→ What you should do
Please give the lines from the one containing "left wrist: (437, 471, -16)" through the end of the records again, substituting "hand" for every "wrist" and leaving all else unchanged.

→ Given data

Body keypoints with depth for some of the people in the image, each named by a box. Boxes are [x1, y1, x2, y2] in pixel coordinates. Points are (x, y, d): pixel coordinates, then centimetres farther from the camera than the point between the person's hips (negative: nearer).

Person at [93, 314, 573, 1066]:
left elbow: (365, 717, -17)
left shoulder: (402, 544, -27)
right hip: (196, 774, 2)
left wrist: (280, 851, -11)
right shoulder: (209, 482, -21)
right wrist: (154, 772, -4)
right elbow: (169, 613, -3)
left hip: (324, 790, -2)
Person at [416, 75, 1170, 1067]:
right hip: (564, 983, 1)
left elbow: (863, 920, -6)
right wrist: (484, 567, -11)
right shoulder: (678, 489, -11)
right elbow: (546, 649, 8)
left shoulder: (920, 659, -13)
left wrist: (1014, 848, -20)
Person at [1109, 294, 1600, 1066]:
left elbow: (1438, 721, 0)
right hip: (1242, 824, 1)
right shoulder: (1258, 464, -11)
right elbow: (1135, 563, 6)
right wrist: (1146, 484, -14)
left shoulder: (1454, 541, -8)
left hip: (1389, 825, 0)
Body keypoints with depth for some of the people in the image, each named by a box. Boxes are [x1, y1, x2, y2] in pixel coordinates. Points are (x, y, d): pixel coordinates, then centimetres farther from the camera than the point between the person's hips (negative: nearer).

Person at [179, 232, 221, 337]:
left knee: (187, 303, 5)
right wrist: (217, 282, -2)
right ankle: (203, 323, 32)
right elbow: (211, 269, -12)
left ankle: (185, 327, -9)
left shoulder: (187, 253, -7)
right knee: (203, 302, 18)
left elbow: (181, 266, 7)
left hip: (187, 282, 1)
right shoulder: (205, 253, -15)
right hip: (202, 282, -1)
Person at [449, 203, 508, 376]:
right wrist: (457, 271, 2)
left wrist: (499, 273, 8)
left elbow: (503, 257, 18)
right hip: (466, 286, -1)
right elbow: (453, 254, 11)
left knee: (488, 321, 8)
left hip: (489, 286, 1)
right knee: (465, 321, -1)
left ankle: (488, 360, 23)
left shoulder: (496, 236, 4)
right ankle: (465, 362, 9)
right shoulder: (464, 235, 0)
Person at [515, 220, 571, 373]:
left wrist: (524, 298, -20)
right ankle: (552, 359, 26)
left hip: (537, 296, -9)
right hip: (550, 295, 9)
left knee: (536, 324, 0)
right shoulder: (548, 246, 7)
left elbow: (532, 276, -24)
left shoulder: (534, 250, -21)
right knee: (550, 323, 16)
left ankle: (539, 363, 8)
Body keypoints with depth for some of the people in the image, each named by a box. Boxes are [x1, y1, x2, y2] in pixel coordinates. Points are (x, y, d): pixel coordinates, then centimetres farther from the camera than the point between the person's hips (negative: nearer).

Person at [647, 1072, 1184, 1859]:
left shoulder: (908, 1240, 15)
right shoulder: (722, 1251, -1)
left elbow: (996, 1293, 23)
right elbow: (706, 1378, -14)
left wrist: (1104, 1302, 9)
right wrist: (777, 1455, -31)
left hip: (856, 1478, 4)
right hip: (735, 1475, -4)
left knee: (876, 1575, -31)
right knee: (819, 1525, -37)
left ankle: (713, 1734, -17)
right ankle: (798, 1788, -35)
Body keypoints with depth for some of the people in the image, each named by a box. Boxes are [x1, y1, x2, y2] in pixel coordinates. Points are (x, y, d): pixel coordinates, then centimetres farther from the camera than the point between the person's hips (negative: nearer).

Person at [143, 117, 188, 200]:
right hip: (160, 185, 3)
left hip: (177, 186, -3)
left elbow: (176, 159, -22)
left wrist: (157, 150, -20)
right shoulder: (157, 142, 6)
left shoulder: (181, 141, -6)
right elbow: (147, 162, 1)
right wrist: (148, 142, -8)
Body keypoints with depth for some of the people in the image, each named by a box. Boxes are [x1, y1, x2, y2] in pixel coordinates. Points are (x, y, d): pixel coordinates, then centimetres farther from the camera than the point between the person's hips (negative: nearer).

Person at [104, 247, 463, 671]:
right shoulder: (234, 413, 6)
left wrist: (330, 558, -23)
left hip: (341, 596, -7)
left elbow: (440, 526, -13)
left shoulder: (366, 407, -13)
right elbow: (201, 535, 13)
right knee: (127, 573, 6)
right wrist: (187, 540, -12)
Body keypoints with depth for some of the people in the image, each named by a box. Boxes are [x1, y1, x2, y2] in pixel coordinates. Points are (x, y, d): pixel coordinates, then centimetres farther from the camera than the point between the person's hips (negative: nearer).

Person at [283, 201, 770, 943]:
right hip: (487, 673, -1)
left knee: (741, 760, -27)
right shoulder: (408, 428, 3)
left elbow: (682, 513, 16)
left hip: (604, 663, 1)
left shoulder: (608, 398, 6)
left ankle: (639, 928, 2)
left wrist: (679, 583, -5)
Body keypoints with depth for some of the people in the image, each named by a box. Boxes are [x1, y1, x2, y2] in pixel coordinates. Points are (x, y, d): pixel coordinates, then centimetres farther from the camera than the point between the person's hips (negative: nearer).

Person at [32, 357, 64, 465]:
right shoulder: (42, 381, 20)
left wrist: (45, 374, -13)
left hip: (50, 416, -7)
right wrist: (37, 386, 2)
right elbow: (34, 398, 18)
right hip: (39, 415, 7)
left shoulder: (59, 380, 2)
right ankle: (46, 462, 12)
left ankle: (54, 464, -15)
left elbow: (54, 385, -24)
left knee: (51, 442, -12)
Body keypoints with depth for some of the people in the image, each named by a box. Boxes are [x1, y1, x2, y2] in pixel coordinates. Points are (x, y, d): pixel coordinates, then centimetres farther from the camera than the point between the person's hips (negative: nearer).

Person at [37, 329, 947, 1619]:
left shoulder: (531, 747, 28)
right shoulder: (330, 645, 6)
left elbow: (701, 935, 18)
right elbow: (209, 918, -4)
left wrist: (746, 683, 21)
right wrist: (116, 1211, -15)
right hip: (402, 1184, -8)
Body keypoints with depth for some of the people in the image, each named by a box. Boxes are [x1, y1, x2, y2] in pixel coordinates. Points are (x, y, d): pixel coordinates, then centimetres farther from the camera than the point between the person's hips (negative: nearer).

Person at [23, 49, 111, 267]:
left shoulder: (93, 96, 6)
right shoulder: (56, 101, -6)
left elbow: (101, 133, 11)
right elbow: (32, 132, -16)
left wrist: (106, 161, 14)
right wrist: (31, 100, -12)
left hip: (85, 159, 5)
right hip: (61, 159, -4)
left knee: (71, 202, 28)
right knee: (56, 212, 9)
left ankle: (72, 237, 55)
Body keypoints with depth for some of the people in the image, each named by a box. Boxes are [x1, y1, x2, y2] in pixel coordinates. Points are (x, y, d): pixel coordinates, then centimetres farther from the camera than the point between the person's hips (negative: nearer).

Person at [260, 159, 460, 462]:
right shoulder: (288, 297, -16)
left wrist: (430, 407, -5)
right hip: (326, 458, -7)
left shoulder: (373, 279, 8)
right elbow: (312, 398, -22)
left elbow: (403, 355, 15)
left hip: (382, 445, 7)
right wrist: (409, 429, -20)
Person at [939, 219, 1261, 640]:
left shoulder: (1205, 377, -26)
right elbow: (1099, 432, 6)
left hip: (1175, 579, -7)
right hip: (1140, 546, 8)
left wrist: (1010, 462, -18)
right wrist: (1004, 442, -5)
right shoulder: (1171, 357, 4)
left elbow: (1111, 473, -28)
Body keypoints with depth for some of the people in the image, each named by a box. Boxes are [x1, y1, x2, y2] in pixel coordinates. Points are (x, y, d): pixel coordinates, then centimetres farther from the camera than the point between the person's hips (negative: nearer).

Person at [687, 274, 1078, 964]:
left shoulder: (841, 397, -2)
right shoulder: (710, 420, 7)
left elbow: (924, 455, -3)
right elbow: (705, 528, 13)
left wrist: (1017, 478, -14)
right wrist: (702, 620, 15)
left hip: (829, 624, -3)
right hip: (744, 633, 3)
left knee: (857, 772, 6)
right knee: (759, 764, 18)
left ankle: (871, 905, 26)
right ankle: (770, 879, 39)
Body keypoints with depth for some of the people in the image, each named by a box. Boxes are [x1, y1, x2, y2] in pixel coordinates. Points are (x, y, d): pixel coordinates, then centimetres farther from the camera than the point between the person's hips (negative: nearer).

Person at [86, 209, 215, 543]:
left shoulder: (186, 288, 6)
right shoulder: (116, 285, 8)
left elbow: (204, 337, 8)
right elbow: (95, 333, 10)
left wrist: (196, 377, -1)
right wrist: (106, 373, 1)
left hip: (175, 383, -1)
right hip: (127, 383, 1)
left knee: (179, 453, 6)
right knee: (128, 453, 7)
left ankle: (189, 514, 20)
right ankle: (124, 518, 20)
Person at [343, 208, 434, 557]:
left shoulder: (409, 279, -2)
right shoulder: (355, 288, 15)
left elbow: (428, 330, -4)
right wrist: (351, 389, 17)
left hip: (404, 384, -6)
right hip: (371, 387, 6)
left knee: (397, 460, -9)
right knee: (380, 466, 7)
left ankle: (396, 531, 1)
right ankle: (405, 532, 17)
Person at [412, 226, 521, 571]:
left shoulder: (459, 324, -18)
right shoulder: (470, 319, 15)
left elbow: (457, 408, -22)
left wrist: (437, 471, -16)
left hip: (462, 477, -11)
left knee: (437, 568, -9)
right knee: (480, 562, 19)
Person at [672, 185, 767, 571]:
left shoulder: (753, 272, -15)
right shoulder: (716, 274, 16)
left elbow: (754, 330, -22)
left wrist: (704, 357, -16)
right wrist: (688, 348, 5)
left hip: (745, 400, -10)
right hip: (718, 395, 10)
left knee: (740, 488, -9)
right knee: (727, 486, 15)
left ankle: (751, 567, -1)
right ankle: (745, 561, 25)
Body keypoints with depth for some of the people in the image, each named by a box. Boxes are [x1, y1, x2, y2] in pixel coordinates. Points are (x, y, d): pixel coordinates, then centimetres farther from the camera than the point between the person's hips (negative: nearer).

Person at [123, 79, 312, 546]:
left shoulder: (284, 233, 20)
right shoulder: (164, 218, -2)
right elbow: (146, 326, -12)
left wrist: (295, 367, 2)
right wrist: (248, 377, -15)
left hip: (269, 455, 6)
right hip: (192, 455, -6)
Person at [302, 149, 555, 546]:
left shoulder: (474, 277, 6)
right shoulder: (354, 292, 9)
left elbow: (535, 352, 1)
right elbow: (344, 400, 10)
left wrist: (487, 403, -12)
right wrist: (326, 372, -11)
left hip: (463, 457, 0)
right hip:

→ Task solution
left hand: (437, 471, -16)
left hip: (462, 477, -11)
left knee: (437, 568, -9)
right knee: (480, 562, 19)
Person at [672, 185, 767, 571]:
left shoulder: (753, 272, -15)
right shoulder: (716, 274, 16)
left elbow: (754, 330, -22)
left hand: (704, 357, -16)
right hand: (688, 348, 5)
left hip: (745, 400, -10)
right hip: (718, 395, 10)
left knee: (740, 488, -9)
right knee: (727, 486, 15)
left ankle: (751, 567, -1)
right ankle: (745, 561, 25)
Body keypoints with depth for some of the people in the image, each named by a box. Boxes are [x1, y1, x2, y2] in pixel coordinates. Points are (x, y, d): pixel coordinates, then centimetres farther from the camera than the point between the person's hips (negative: nearer).

Person at [123, 79, 312, 546]:
left shoulder: (284, 233, 20)
right shoulder: (164, 218, -2)
right elbow: (146, 326, -12)
left hand: (295, 367, 2)
right hand: (248, 377, -15)
left hip: (269, 455, 6)
right hip: (192, 455, -6)
Person at [302, 149, 555, 546]:
left shoulder: (474, 277, 6)
right shoulder: (354, 292, 9)
left elbow: (535, 352, 1)
right elbow: (344, 400, 10)
left hand: (487, 403, -12)
right hand: (326, 372, -11)
left hip: (463, 457, 0)
right hip:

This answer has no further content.